WHAT THE TASK ASKS: In the records below, find each line holding the word "down" and copy it.
*** GIVEN RECORDS ***
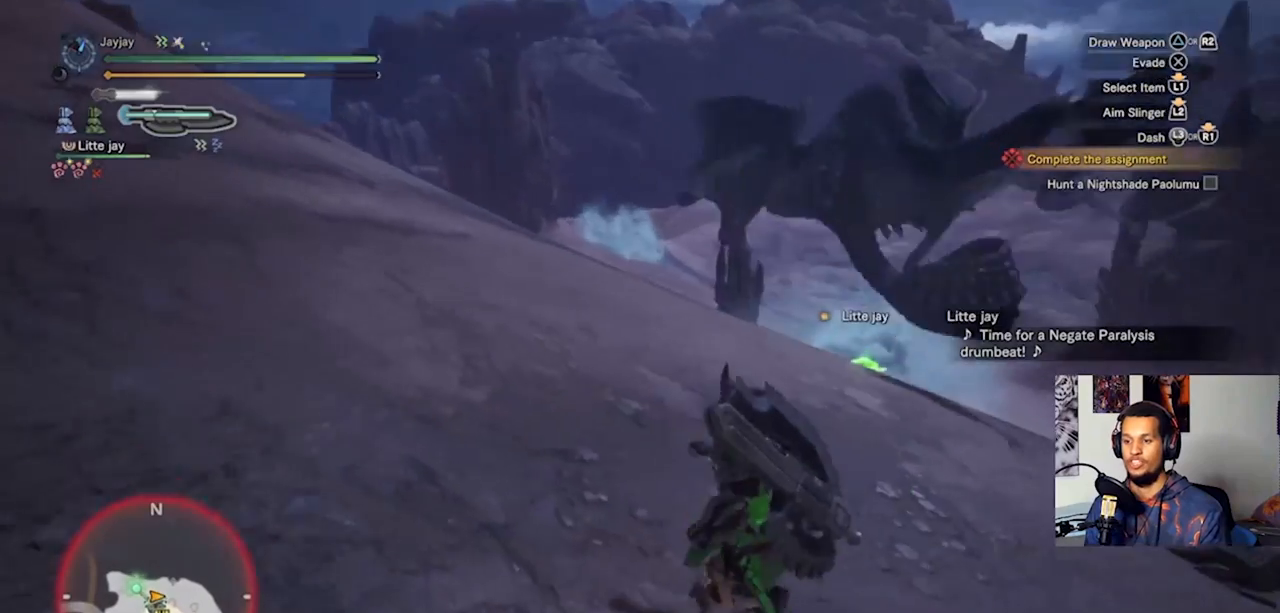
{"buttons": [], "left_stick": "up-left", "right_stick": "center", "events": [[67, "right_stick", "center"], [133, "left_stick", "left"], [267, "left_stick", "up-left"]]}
*** End of GIVEN RECORDS ***
*** GIVEN RECORDS ***
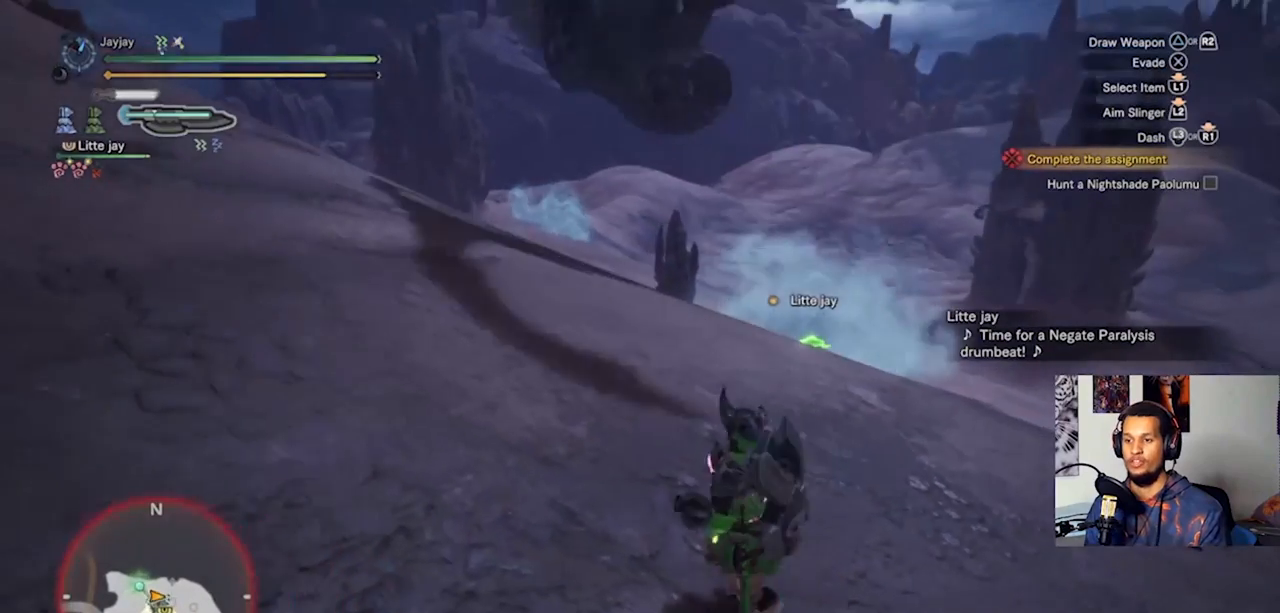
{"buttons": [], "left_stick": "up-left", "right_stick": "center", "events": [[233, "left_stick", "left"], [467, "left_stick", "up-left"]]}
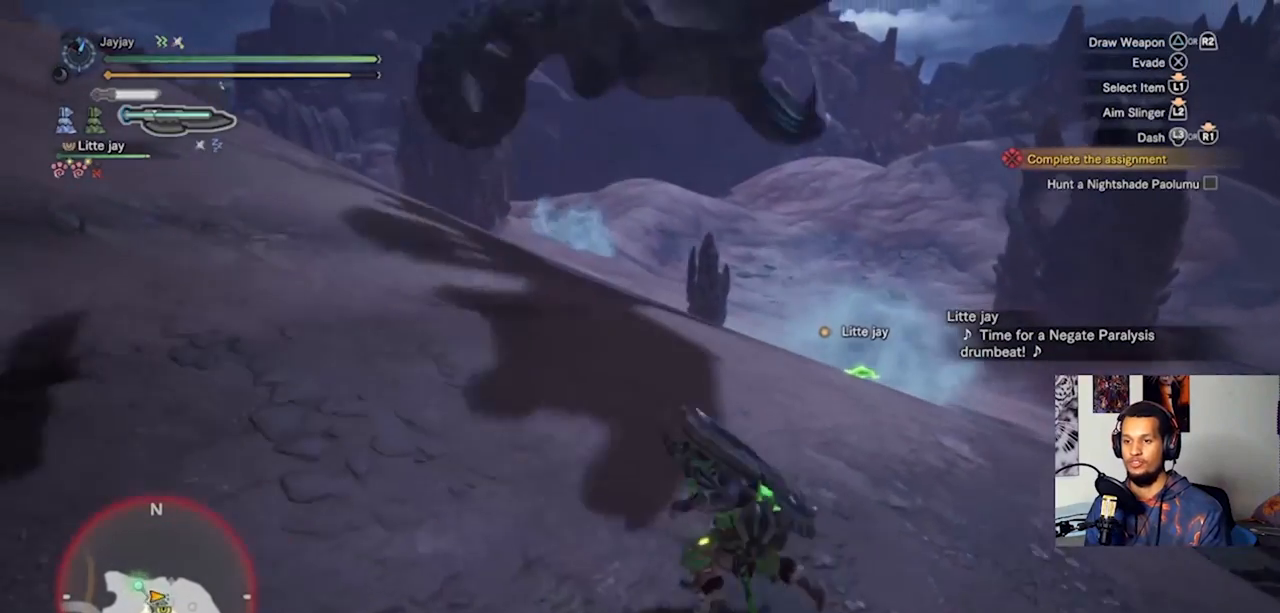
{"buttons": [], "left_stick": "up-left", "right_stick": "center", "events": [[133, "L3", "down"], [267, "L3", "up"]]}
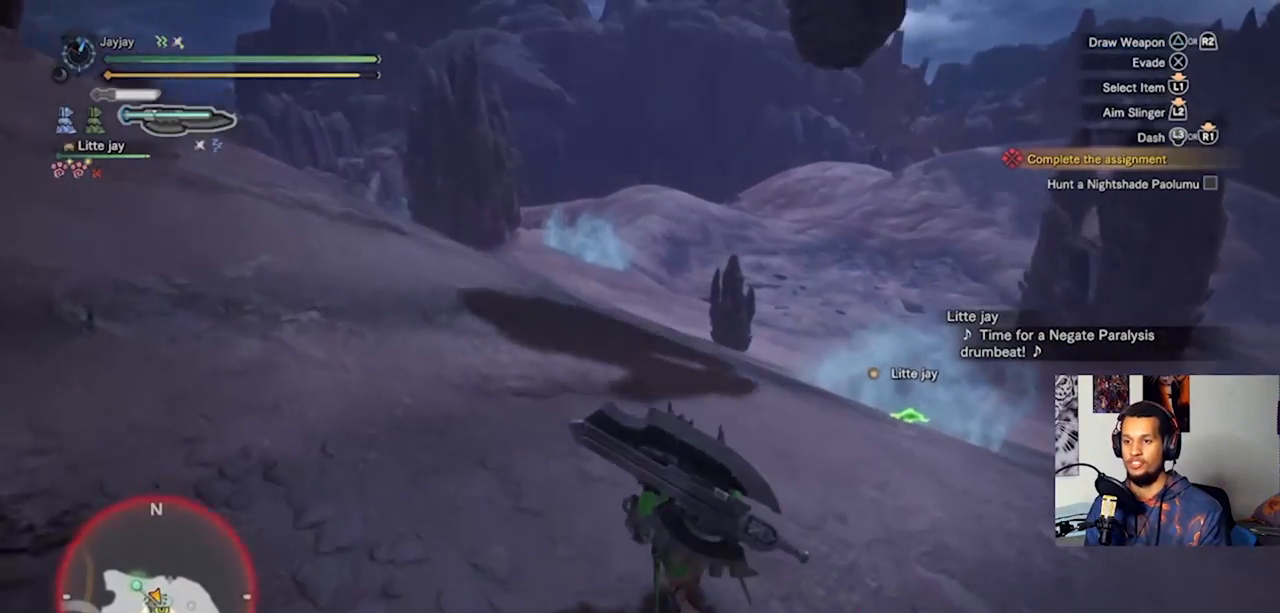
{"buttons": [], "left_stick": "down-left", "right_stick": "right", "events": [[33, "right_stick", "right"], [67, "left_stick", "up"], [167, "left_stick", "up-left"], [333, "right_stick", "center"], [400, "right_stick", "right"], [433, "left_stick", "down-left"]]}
*** End of GIVEN RECORDS ***
ANSWER SECTION:
{"buttons": [], "left_stick": "up-left", "right_stick": "center", "events": [[133, "L3", "down"], [267, "L3", "up"]]}
{"buttons": [], "left_stick": "down-left", "right_stick": "right", "events": [[33, "right_stick", "right"], [67, "left_stick", "up"], [167, "left_stick", "up-left"], [333, "right_stick", "center"], [400, "right_stick", "right"], [433, "left_stick", "down-left"]]}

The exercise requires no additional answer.